Task 1:
In the article about the Haas Brothers' ceramic collection with L'Objet, what landscape inspired the pieces?
Task 2:
Continue the article about the Haas Brothers' ceramic collection with L'Objet, picking up after its last sentence.

Passage to read:
= Beginning of Section =
The Haas Brothers and L’Objet’s ceramic creatures tell a surreal story in Joshua Tree
Hitchhiking vessels, wandering coffee pots and sun-burnt serving bowls feature in a new film that captures the Haas L’Objet collection’s pure imagination
Inspired by the mystic landscape of Joshua Tree in the California desert, LA-based artist twins Simon and Nikolai Haas worked with Elad Yifrach (creative director and master craftsman at lifestyle brand L’Objet) to create a family of characterful critters, that double as highly usable home objects. Elegant catch-all bowls with hand-carved scales have bellies ready to be filled with oddities; salt and pepper monsters have textured, porcelain ‘fur’ coats; salad spoons double as antennae, sprouting from a mint-green serving bowl.
= End of Section =
Data section:
= Beginning of Section =
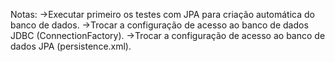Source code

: Notas:
->Executar primeiro os testes com JPA para criação automática do banco de dados.
->Trocar a configuração de acesso ao banco de dados JDBC (ConnectionFactory).
->Trocar a configuração de acesso ao banco de dados JPA (persistence.xml).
= End of Section =
Reply 1:
The mystic landscape of Joshua Tree in the California desert.

Reply 2:
‘In the beginning we were considered fabricators, then designers, then high-end designers and now artists,’ Nikolai told us upon the launch of the Haas Brothers’ Bass Museum exhibition in December 2018. The L’Objet collection reflects the brothers’ artful exploration of functional forms, that, in Nikolai’s words ‘makes somebody think differently, or feel a certain way’. If their ‘Djuna’ creature, complete with four varnished gold paws, doesn’t make you look at a coffee pot differently, we don’t know what will.
The Haas Brothers’ original sketches were first printed in 3D in their LA studio, then transformed into reality by L’Objet’s design team in its Portuguese porcelain atelier, where Yifrach and the Brothers flew out to get hands-on with production. Together, they sculpted each prototype by hand before moulds were made ready for the porcelain pouring. This combination of handmade and technical manufacturing methods affords the collection a unique balance of precision and warmth.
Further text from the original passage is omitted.